> PROBLEM
Return, without pictures, the lines from the start of the data through the one that contains "in goat milk. As".

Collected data
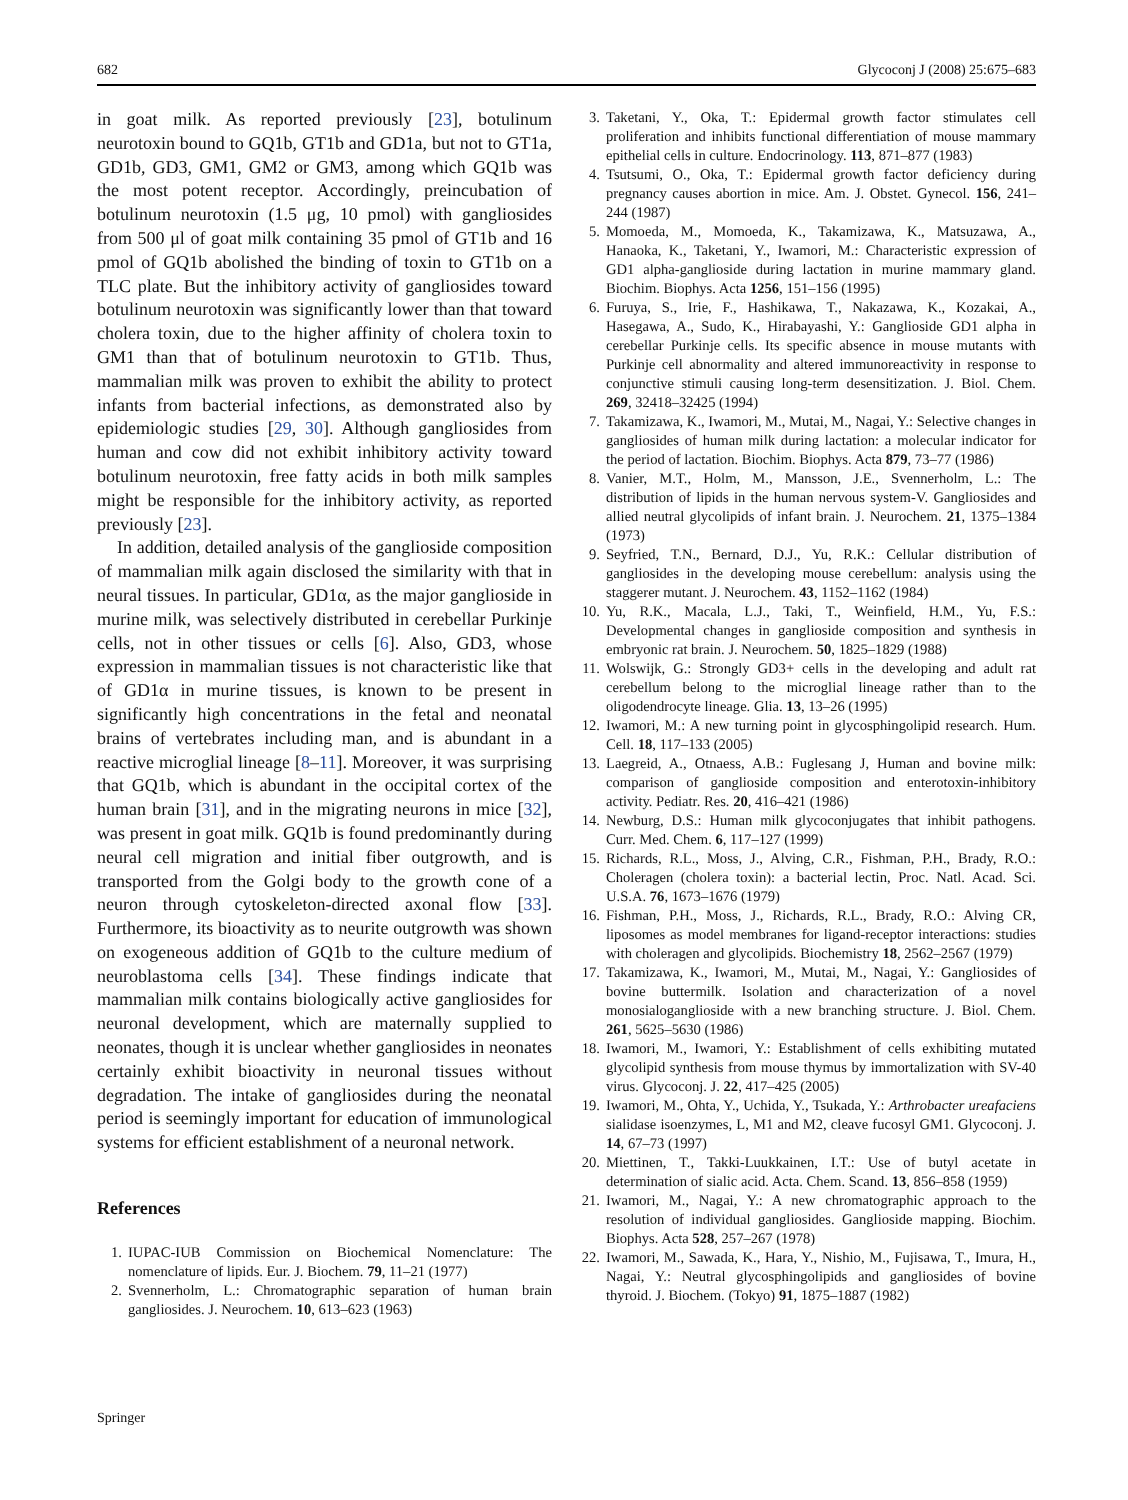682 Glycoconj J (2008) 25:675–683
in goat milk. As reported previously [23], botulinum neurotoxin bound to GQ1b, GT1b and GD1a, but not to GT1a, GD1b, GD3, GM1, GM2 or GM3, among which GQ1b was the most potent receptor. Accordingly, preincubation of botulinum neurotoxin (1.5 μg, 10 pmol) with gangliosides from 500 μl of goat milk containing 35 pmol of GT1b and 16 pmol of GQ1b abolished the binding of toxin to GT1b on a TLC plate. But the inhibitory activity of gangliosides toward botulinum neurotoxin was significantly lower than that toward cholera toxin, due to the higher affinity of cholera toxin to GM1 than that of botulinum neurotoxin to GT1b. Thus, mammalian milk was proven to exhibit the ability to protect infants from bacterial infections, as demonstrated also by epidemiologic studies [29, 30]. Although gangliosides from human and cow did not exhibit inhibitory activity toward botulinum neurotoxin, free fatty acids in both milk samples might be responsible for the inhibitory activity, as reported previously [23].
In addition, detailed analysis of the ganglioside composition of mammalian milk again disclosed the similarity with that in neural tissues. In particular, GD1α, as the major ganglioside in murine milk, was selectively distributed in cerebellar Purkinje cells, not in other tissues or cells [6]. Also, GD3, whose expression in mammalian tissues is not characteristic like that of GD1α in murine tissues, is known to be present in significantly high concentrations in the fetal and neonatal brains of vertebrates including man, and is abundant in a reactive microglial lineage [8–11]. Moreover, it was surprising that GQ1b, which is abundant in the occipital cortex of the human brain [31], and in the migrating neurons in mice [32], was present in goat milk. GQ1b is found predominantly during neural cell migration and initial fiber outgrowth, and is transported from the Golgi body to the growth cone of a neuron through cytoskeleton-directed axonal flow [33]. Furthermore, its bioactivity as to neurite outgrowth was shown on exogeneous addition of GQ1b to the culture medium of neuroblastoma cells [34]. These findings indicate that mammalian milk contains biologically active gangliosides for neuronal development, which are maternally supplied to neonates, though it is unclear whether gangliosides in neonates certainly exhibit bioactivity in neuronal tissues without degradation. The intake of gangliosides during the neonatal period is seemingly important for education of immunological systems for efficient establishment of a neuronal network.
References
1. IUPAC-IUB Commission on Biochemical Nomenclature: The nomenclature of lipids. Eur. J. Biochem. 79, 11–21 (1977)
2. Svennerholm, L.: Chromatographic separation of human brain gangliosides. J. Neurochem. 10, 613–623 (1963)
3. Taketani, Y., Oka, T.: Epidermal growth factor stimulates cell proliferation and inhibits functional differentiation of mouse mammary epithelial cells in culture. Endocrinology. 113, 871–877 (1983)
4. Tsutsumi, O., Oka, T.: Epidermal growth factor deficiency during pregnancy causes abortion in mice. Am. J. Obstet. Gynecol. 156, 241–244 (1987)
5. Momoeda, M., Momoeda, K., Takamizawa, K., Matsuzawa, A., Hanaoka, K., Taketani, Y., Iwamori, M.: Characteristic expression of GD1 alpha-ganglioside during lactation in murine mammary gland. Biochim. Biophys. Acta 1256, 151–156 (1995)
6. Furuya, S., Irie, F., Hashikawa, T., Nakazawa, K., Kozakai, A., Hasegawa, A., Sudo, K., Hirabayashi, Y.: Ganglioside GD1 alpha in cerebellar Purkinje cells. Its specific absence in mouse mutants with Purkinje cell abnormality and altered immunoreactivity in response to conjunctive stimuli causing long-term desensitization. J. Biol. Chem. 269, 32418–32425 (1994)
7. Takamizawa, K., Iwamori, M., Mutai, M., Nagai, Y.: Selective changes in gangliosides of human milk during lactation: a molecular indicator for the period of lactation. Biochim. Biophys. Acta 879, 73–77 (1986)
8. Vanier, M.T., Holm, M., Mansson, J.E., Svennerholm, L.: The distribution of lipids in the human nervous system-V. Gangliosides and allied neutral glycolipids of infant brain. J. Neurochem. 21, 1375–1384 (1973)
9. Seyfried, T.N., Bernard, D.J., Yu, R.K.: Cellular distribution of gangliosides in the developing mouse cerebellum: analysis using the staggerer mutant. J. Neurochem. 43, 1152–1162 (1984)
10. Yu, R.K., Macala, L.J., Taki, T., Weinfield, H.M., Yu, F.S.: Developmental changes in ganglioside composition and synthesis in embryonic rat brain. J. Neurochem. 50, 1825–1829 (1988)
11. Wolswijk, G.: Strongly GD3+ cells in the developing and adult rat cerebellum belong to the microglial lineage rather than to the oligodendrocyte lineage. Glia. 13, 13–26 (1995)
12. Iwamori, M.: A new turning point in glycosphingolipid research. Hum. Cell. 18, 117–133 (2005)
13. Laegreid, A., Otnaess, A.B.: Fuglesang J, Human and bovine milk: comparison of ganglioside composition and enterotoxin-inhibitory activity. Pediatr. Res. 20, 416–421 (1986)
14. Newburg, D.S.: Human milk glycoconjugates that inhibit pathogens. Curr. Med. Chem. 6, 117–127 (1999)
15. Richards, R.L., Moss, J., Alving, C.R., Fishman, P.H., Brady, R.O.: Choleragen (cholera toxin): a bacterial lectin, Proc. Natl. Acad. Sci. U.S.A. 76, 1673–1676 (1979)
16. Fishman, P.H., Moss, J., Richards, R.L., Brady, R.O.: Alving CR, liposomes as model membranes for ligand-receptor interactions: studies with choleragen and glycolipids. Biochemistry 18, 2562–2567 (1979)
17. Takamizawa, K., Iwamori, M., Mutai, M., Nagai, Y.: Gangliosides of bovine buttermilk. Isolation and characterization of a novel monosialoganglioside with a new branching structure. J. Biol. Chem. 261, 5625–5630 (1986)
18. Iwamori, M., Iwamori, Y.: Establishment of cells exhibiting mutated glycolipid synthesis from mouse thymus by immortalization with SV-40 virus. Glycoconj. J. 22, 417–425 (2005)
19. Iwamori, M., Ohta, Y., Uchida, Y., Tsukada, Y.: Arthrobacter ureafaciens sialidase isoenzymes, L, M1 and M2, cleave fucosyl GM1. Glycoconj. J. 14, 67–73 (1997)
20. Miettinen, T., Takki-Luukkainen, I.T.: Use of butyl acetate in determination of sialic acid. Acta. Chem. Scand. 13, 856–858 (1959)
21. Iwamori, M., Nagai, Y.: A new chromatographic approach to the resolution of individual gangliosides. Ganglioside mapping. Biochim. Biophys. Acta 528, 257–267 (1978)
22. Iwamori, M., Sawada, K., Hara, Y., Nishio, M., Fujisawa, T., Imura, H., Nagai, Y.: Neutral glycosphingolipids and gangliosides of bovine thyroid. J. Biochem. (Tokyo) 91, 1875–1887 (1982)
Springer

> OUTPUT OF THE TASK
682 Glycoconj J (2008) 25:675–683
in goat milk. As reported previously [23], botulinum neurotoxin bound to GQ1b, GT1b and GD1a, but not to GT1a, GD1b, GD3, GM1, GM2 or GM3, among which GQ1b was the most potent receptor. Accordingly, preincubation of botulinum neurotoxin (1.5 μg, 10 pmol) with gangliosides from 500 μl of goat milk containing 35 pmol of GT1b and 16 pmol of GQ1b abolished the binding of toxin to GT1b on a TLC plate. But the inhibitory activity of gangliosides toward botulinum neurotoxin was significantly lower than that toward cholera toxin, due to the higher affinity of cholera toxin to GM1 than that of botulinum neurotoxin to GT1b. Thus, mammalian milk was proven to exhibit the ability to protect infants from bacterial infections, as demonstrated also by epidemiologic studies [29, 30]. Although gangliosides from human and cow did not exhibit inhibitory activity toward botulinum neurotoxin, free fatty acids in both milk samples might be responsible for the inhibitory activity, as reported previously [23].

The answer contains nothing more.